Not a single one of the many wars that have taken place between nations, or within nations, since the famous orchestration of fear among the oil-consuming nations by OPEC after the 1973 war — which allowed those nations to make their gigantic price rise not only stick, but to be accepted with a whimper — has interrupted the supply of oil for very long. The Iran-Iraq War, a war between what at the time were the second and third largest producers in the Middle East, did briefly interrupt supply at the very beginning, but for the rest of the eight-year-long war, the price of oil actually sank steadily. Much the same non-effect on the oil market occurred when Lebanon was engulfed in Christian-Muslim civil war, and when the Israelis invaded, and then when the Syrians imposed their Diktat after the Treaty of Taif was forced on the Lebanese. The unending siege of Israel, sometimes involving only the shock troops of that siege, the “Palestinians,” and sometimes other Arabs and even other Muslims, has similarly been used to justify a price rise that actually had been planned for quite some time. The moving spirit for this rise was not Saudi Arabia, but the Shah of Iran. The same is true of the first Gulf War, of the civil war in Lebanon, and of the strife within Syria between the Alawi dictatorship and the Muslim Brotherhood.

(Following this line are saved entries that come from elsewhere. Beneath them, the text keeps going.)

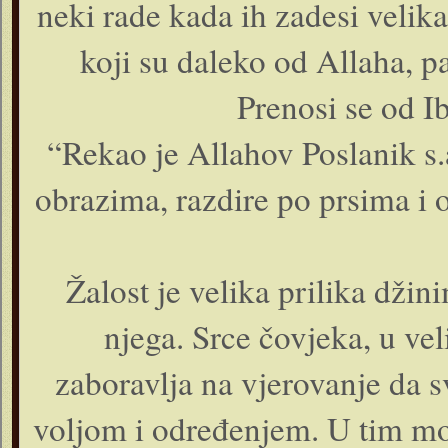
neki rade kada ih zadesi velika
koji su daleko od Allaha, pa
Prenosi se od I
“Rekao je Allahov Poslanik s.
obrazima, razdire po prsima i 
Žalost je velika prilika džin
njega. Srce čovjeka, u vel
zaboravlja na vjerovanje da s
voljom i određenjem. U tim mom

What about, going even further back than 1973 — all the way back to, say, the 1960s, looking at all those examples of “instability” brought about by intra-Arab warfare, which is closer to the kind of Shi’a-Sunni conflict one is talking about? There was the proxy war in the Yemen between Nasser the supposed leftist and the supposedly rightist forces in Yemen supported by the Saudis. There was the Darfur rebellion in Sudan, supported by the Saudis. There was the tension arising from the Saudi demands on Abu Dhabi over the Buraimi Oasis. There was the Syrian incursion into Jordan, repelled by Israeli warnings. There was the clash between Libyan and Egyptian forces. There was the hostility between the more “Muslim” Ba’athist regime of Iraq against the Alawite Ba’athists of Syria. There was the tension between the Turks and the Arabs of Syria over the dam-building plans of the former. There has been the tension between Kurds and Iranians, Kurds and Arabs, Arabs in Khuzistan and the Iranian government. And so on.
Of course the Saudis and others will mutter darkly about the terrible effects of “instability” and danger to oil, in order to get the Americans to prevent that “instability” that we are repeatedly told is so dangerous. It isn’t. Constant instability, regimes constantly put on edge by one another, and especially by the fear of Sunni-Shi’a conflict, or as Mubarak put it bluntly, Sunni fears of Shi’a intentions — that is something that may be bad for Muslims, but it isn’t bad for Infidels. Let the local regimes worry. Let them spend more money on internal security. Let them have to be as preoccupied with it as the Western world has, thanks to the presence of Muslims, has had to become — with all the expense and anxiety entailed. Let them use up men, money, and materiel battling each other. As in the Iran-Iraq War, they will be careful to respect each other’s sole source of income — the oil. And the Saudis, if they cannot hold onto the oilfields, or if those statelets, those little tribes with little flags, that presume to own the oil and gas of Kuwait, the United Arab Emirates, and Qatar, actually do seem as if they might have their oil and gas fields taken over by even worse regimes — even more fanatical promoters or even participants in violent Jihad — it would be nothing at all for the American military to seize those oilfields and gas fields in Qatar, in Kuwait, in the U.A.E., in Saudi Arabia. It would be nothing, as compared to remaining in Iraq in order to ensure a “stability” that is not in our interest, but which, we are repeatedly told, we must ensure so that that oil and gas that would be so easy, in case of ultimate need, to seize, can be kept safe for the greater glory of the rulers of Saudi Arabia, Kuwait, the U.A.E., and so on.
And suppose there were some kind of crisis? A crisis is already here. That crisis is that of the environment, and it is clear that something is needed to shake up the governments of the Western world, and not only the Western world, to collaborate on efforts at finding other sources of energy and other ways of living that will not require the expenditure of so much energy for humans to find what they will define as “happiness.” A crisis in the Middle East over the access to oil is very unlikely to happen, given what happened during the Iran-Iraq War. But if it were to happen, it could be solved through military intervention in statelets that have no military capacity at all. And finally, such a crisis, if in the end it is controllable, as it would be, might be just what the environmental truth-tellers ordered — forcing decisions that apparently need to be forced.